#### Çalışma Metni:
◇ ◇ ◇

• kırbaçlanan kunta kinte'ye efendileri tarafından sıklıkla yinelenmiş bir ikaz, bir dostça uyarıdır.

    - adın ne?
    - kunta kinte!
    - toby diyeceksin (şrrrak)
    - kuntahhhh kinteeeh....
    - yahu ha kunta, ha toby, yapacağın kölelik en nihayetinde...ki onu da yapma demiyorum toby olarak yine yap!
    - kunta.
    - ohoo.

    ilgili videoyu da koyayım da neden bahsettiğim anlaşılsın (ninjacloak.com dan bakabilirsiniz):

    http://www.youtube.com/watch?v=mrtuxjhbmi4

    edit: erişemeyenler olmuş, ninja kloktan gir, kunta kinte yaz arat, ilk çıkan kime sorsan gösterir. eyc, tevellüt verifikasyonu istiyor. niye? çünkü düşünceliler. gençler zarar görsün istemiyorlar.öncelikler yüzünden
  • - arkadaşlar hepimiz bu sistemde köleyiz, ayaklanıp haklarımızı ele geçirmeliyiz!
    - geçirmeliyiz de, sen de biraz ılımlı ol toby!? hep isyan? hep burun delikleri hızla açılıp kapanan öfke? o sicim gibi terleyen çehre? olmuyor! bizi de kötü tanıtıyorsun...
    - yahu ne ılımlısı, köleyiz diyorum?
    - yooo, bi saniye bi saniye ama...ne belli? belki ben öyle hissetmiyorum. sen farklısın, ben farklıyım kunta. ad hominem yapma lütfen. ayrıca belki köleler mutlu köle olduklarına? hiç onlara sordun mu? bu kadar adam yaşıyor, gidiyor tobi, kimse de şikayet etmiyor. bir sen çan çan... sende bir sorun olamaz mı belki de? iktidarla sorun, muhalif olayım marjinal prim yapayım, karıları götüreyim belki? hı? hem o kadar basitleştirme durumu. durum çok grift. çok fazla şey var. bir kere bu efendi-köle diyalektiğinin modası geçti toby? artık 19.yy dayız dostum? 1840lardayız. sen ta 20 sene önceki adamdan laf araklıyon bana. artık yeni, globalleşen dünya. enerji. insan. hukuk. iyi yönetişim. bunlar var. efendi-köle kalmadı, sınırlar flulaşıyor, sanayi devrimi ve zeytin dalı var artık kunta...bitti o dönem.

◇ ◇ ◇

#### Veri Bölümü:
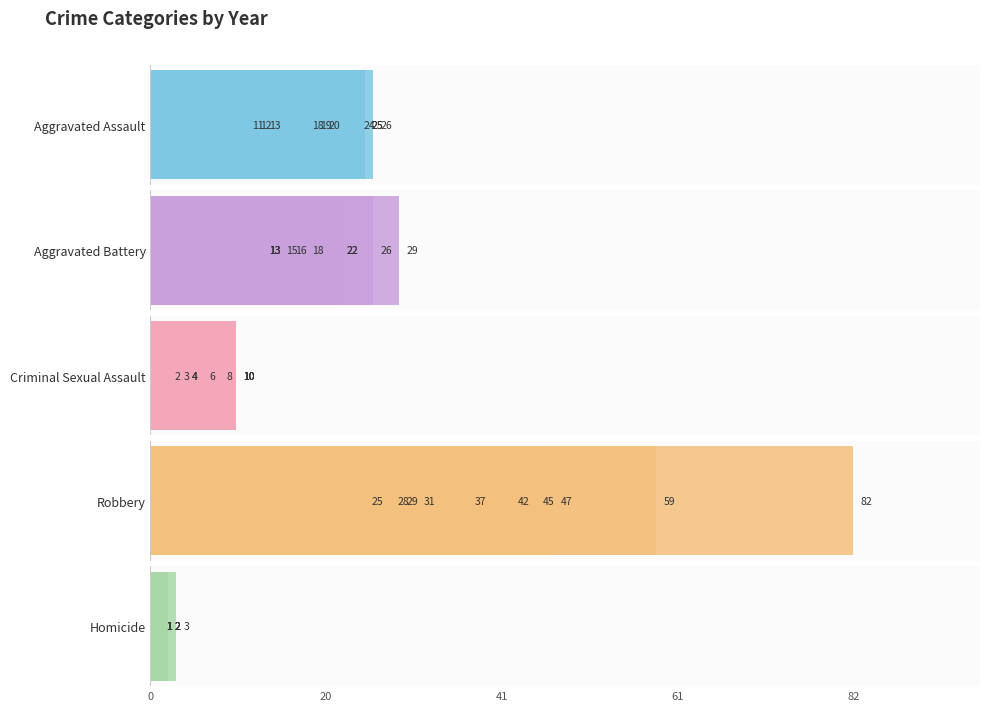

What are all the series names shown in the legend?

Aggravated Assault, Aggravated Battery, Criminal Sexual Assault, Robbery, Homicide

◇ ◇ ◇

#### Yanıtlanacak Sorular:
1 > Kunta Kinte hakkındaki metinde "- yahu ne ılımlısı, köleyiz" ifadesinden başlayıp "kunta...bitti o dönem." ifadesine kadar uzanan bölümü kelimesi kelimesine aktarın.
2 > Kunta Kinte hakkındaki metni, son cümlesinin ardından gelecek kısmı yazarak sürdürün.
Buradaki veriler, Kunta Kinte hakkındaki metinle ilgili değildir.

#### Yanıtlar:
1 >
- yahu ne ılımlısı, köleyiz diyorum?
    - yooo, bi saniye bi saniye ama...ne belli? belki ben öyle hissetmiyorum. sen farklısın, ben farklıyım kunta. ad hominem yapma lütfen. ayrıca belki köleler mutlu köle olduklarına? hiç onlara sordun mu? bu kadar adam yaşıyor, gidiyor tobi, kimse de şikayet etmiyor. bir sen çan çan... sende bir sorun olamaz mı belki de? iktidarla sorun, muhalif olayım marjinal prim yapayım, karıları götüreyim belki? hı? hem o kadar basitleştirme durumu. durum çok grift. çok fazla şey var. bir kere bu efendi-köle diyalektiğinin modası geçti toby? artık 19.yy dayız dostum? 1840lardayız. sen ta 20 sene önceki adamdan laf araklıyon bana. artık yeni, globalleşen dünya. enerji. insan. hukuk. iyi yönetişim. bunlar var. efendi-köle kalmadı, sınırlar flulaşıyor, sanayi devrimi ve zeytin dalı var artık kunta...bitti o dönem.

2 >
    - abi, nasıl bitti, işte hala köleyiz, şekle bak amına koyim?
    - ne var şeklimizde toby? ben gayet güzel yaşıyorum. bana ben hiç köleymişim gibi gelmiyor.
    - ev kölesisin de ondan.
    - e sen de ol ev kölesi? olan nasıl oluyor ev kölesi? çalışmışım olmuşum. sen de ol? olsan bi, tarlaya yine inersin hafta sonları? hem o kadar araya adam sokturttuk? sen ne yaptın, yok ismim toby değil, kunta kinte. canım sana ne? adam sana toby de der, tombi de? muhatabın mı herif? onun öyle işine geliyor, dili dönmüyor diye tobi demiş ne var bunda? hem seni isminle bilecek ki diğerleri ile karışmayasın. senin güvenliğin için. senin de çıkarın var yani. sen ekmeğine bak tobicim (helo gereyn). sen ortamına bak.
    - abi hala tobi diyorsun, kunta diyorum.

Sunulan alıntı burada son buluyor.